• _Brief 1_:
Reproduce the stem cell safety study word for word, from "In summary, the" to "acute MI patients.".
• _Brief 2_:
According to the stem cell safety study, how long after MSC injection did the patient with therapy-resistant heart failure die?

• _Reading passage_:

In previous trials, safety of MSC administration has been reported up to 12 months follow-up [7]. The current study is the first to report safety results up to 5 years after MSC administration. Importantly, the event-free survival was not different between MSC-treated patients and the control group and no adverse events related to MSC treatment were observed. During follow-up, 24-h Holter monitoring revealed no ventricular arrhythmias and echocardiography did not detect any myocardial tumor formation. However, one patient gradually developed therapy resistant heart failure and died 9 months after MSC injection as a result of a septic shock during a prolonged ICU stay following extensive heart failure surgery. Although the cause of death is not MSC-related, an MSC-related progression of the heart failure cannot be ruled out. Histological examination of the myocardium of this patient revealed no evidence for calcification or osteoid depositions in the myocardium. Furthermore, this diabetic patient had a large anterior MI with an 11-h delay to PCI, which are established risk factors for the development of extensive LV remodeling [38].

Evaluation of LV function by echocardiography did not demonstrate significant additional improvements in LV function in MSC-treated patients as compared to medically treated control patients in the first 12 months follow-up. Obviously, given the small number of MSC-treated patients, the study is not powered to detect a treatment effect on LV function. Also, the use of serial magnetic imaging rather than echocardiography is more suitable to detect small improvements in LV volumes [39]. Nonetheless, from a safety point of view, the results from echocardiography during the first 12 months and at long-term follow-up demonstrate that MSC injection is not associated with detrimental effects on LV systolic function. SPECT imaging revealed an improvement in myocardial perfusion during rest and exercise 3 months after MSC injection. However, since SPECT imaging was not repeated in the control group, the effect of MSC treatment on myocardial perfusion can therefore not be evaluated.

Study Limitations

The current study has several limitations. Most important, small relative risks of MSC therapy will not be observed in the limited number of with MSC-treated patients. Moreover, the comparison with a matched but nonrandomized control group is not ideal and liable for confounding. Besides this general limitation of the control group, functional data for LV functionality for both controls and treated patients showed to be similarly improved at 12 months follow-up.

Conclusion

In summary, the results of the current safety and feasibility study demonstrates that intramyocardial injection of autologous bone marrow-derived, ex vivo expanded, MSCs in patients shortly after acute MI is feasible and safe at short- and long-term (up to 5 years) follow-up. Based on the safety results of the current study and the promising preclinical findings, we feel that further randomized, placebo-controlled trials are justified to assess the efficacy of intramyocardial MSC injection in acute MI patients.

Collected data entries

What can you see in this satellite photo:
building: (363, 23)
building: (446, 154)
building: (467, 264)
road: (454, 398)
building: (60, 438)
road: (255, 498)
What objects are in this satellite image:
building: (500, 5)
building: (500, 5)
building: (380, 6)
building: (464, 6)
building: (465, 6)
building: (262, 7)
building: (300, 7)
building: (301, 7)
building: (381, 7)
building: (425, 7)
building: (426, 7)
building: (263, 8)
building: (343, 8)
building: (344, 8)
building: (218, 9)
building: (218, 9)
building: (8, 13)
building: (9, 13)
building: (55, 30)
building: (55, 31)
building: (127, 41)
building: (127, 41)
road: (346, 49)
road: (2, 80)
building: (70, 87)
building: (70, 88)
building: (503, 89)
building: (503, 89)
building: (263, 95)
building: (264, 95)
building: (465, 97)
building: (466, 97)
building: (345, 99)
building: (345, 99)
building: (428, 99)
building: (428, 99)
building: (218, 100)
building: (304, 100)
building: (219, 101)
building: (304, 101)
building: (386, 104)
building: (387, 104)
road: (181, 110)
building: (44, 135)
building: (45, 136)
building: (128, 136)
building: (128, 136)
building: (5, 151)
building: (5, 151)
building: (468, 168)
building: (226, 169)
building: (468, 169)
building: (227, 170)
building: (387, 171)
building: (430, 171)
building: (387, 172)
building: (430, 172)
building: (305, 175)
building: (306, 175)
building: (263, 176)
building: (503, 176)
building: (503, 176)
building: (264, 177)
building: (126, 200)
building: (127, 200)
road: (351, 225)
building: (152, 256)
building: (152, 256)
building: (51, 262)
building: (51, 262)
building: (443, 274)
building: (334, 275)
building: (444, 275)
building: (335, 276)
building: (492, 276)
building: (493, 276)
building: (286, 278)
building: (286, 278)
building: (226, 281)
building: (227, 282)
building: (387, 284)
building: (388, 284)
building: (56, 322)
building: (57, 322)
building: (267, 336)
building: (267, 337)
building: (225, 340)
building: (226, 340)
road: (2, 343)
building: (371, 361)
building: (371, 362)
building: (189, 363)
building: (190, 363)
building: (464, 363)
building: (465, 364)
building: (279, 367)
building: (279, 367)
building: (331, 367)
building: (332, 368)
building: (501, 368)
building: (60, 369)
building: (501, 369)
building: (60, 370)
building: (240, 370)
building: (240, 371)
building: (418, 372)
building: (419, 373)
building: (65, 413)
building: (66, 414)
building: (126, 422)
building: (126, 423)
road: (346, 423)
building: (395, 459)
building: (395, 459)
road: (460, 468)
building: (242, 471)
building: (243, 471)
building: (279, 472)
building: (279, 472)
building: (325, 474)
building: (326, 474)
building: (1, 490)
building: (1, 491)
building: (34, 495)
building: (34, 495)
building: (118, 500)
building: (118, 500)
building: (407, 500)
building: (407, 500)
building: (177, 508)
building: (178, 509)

• _Exercise answer 1_:
In summary, the results of the current safety and feasibility study demonstrates that intramyocardial injection of autologous bone marrow-derived, ex vivo expanded, MSCs in patients shortly after acute MI is feasible and safe at short- and long-term (up to 5 years) follow-up. Based on the safety results of the current study and the promising preclinical findings, we feel that further randomized, placebo-controlled trials are justified to assess the efficacy of intramyocardial MSC injection in acute MI patients.

• _Exercise answer 2_:
Nine months after MSC injection.